Personne ne nous poursuit. Nous écoutons. Tout va bien. Je me retourne. Dominique debout se tient très droit. Sans un mot, il me tend les bras, les yeux pleins de larmes.
« Mon petit Riquet, nous sommes sauvés ! Nous pouvons remercier Dieu d’un pareil miracle ! »
« Nous revenons de loin. Crois-tu que nous soyons les seuls survivants ? »
« Je le crains ! »
« Je crois bien que je n’ai jamais tant prié de ma vie. »
« Et moi ! »

Après quelques péripéties, nous passons au abords de Vermondans puis après avoir pu boire dans un ruisseau (depuis hier soir, c’est la première fois) nous longeons le talus qui domine la route de Pont de Roide à Clerval. Nous marchons, nous marchons encore.
Enfin le but est atteint. Nous sommes acceptés de grand cœur. Nous sommes chez M. Guedat. Après avoir caché toute notre armement, mitraillettes, grenades, pistolets, nous racontons notre aventure. Ces braves gens pleurent en nous écoutant.

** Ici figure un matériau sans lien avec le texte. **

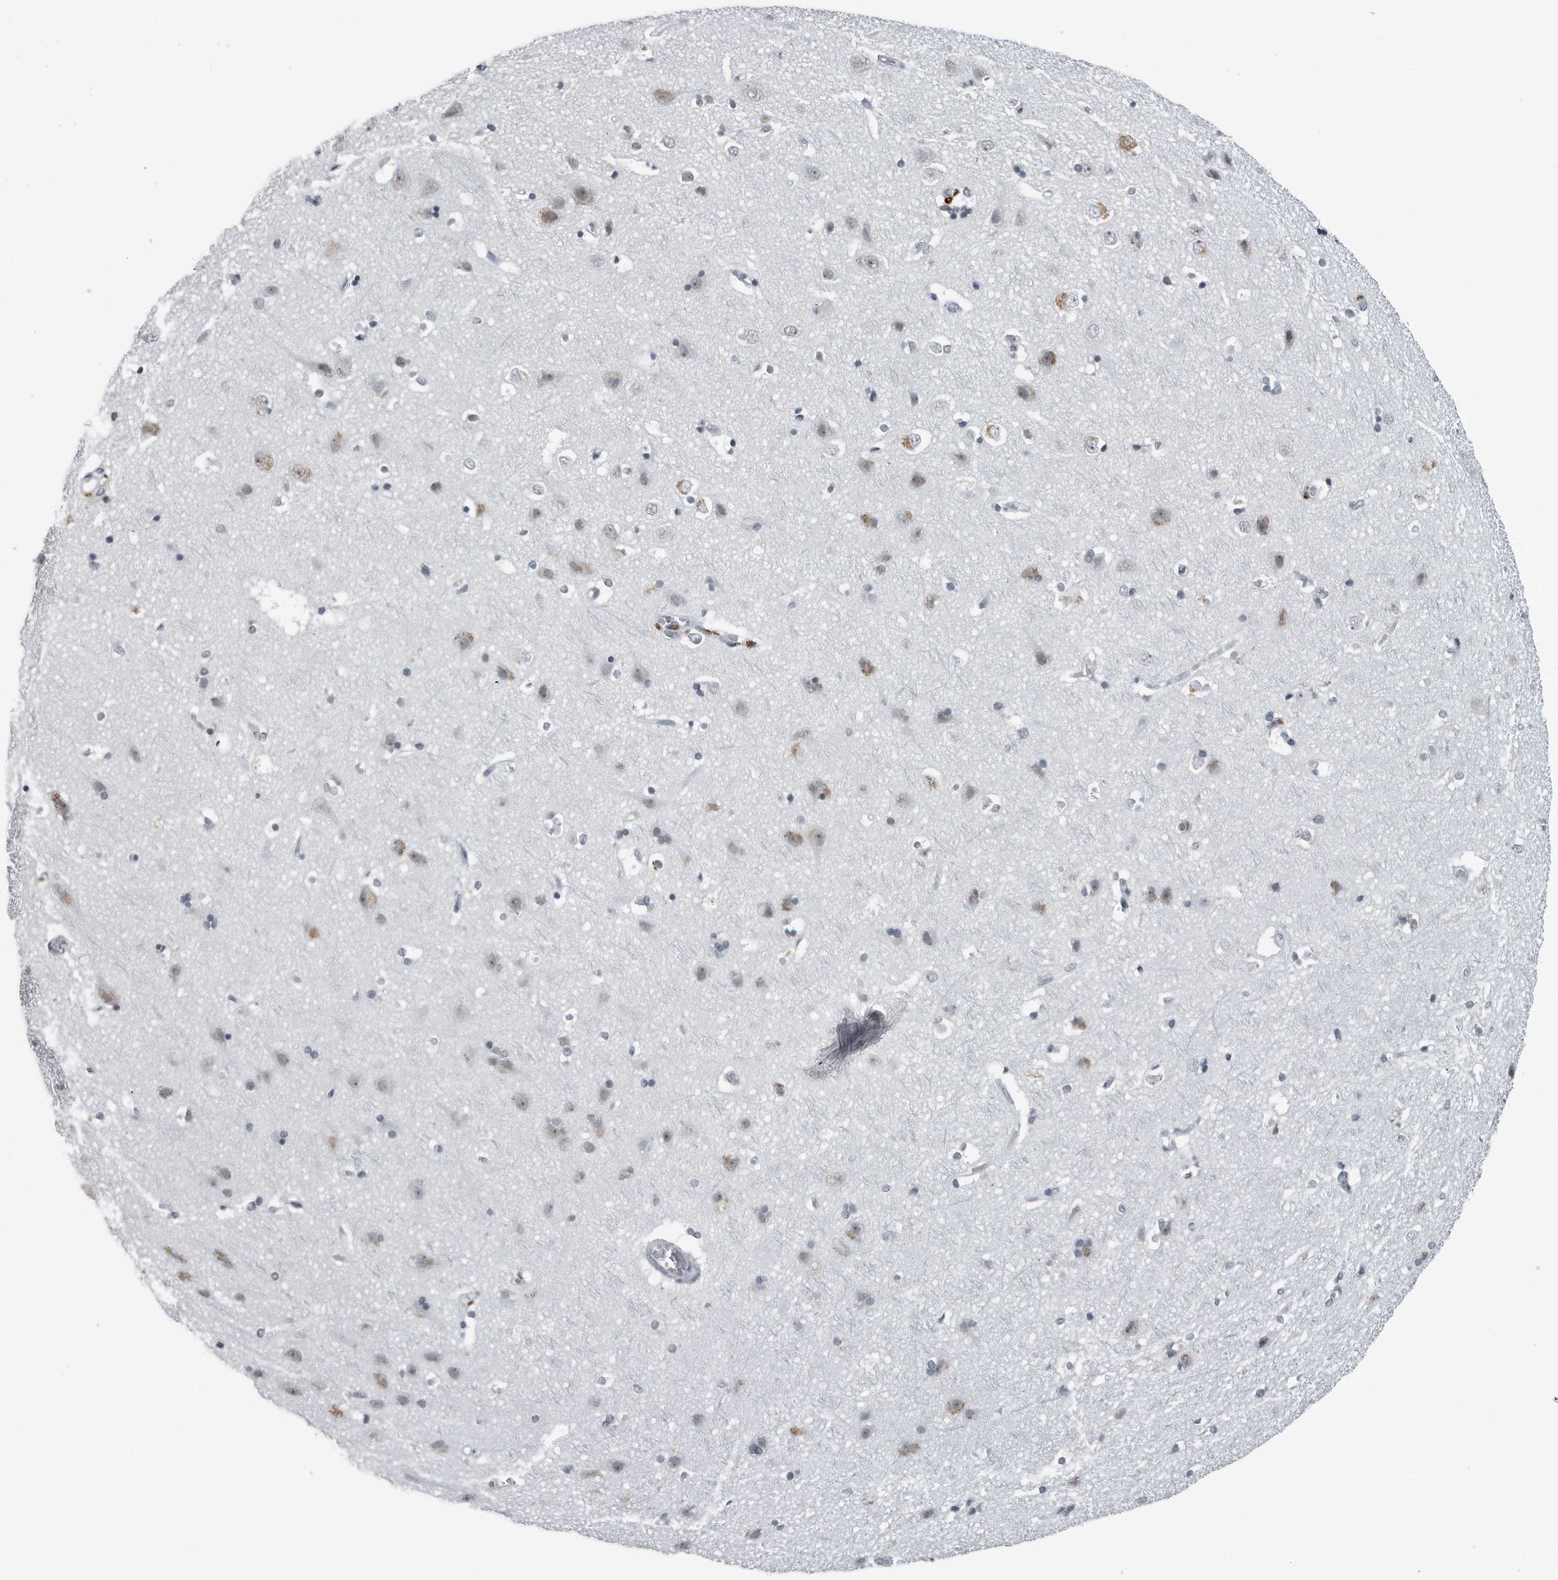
{"staining": {"intensity": "negative", "quantity": "none", "location": "none"}, "tissue": "cerebral cortex", "cell_type": "Endothelial cells", "image_type": "normal", "snomed": [{"axis": "morphology", "description": "Normal tissue, NOS"}, {"axis": "topography", "description": "Cerebral cortex"}], "caption": "A histopathology image of human cerebral cortex is negative for staining in endothelial cells. (Stains: DAB (3,3'-diaminobenzidine) immunohistochemistry (IHC) with hematoxylin counter stain, Microscopy: brightfield microscopy at high magnification).", "gene": "AKR1A1", "patient": {"sex": "male", "age": 54}}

Je déballe le drapeau. On s’embrasse avec des larmes plein les yeux. Les trois couleurs largement étalées sur le mur nous redonnent du courage. Un bon repas, soigneusement préparé par la maîtresse de céans, nous remet à peu près en état.

Ils nous ont eus mais la France vit quand même et notre drapeau est là, sauvé lui aussi !

Le 9 juillet. Le matin, après avoir déjeuné, je pars avec M. Guedat (Dominique a des ampoules aux pieds, très douloureuses) vers le hameau de Mauchamps. C’était le rendez-vous fixé par Joly. Nous sommes munis de paniers d’osier et nous allons chercher des champignons. C’est un bon alibi. Mon compagnon connaît bien la région, je n’ai qu’à me laisser conduire.
Nous croisons le facteur avec une jeune femme. Peut-être sait-il quelque chose ? D’après lui, une cinquantaine de gars sont passés près de Villars, se dirigeant vers Goux. Nous continuons notre chemin. Voici quelques maisons.
J’interroge un jeune homme. Ses renseignements m’inquiètent. Nous sommes à Mauchamps et ils n’ont vu qu’un homme à bicyclette qui cherchait des maquisards pour les appeler en renfort. Où sont-ils allés ? Que s’est-il passé ? Essayons de joindre une ferme, près du terrain de parachutage. Il me semble qu’une poigne de fer me serre la gorge.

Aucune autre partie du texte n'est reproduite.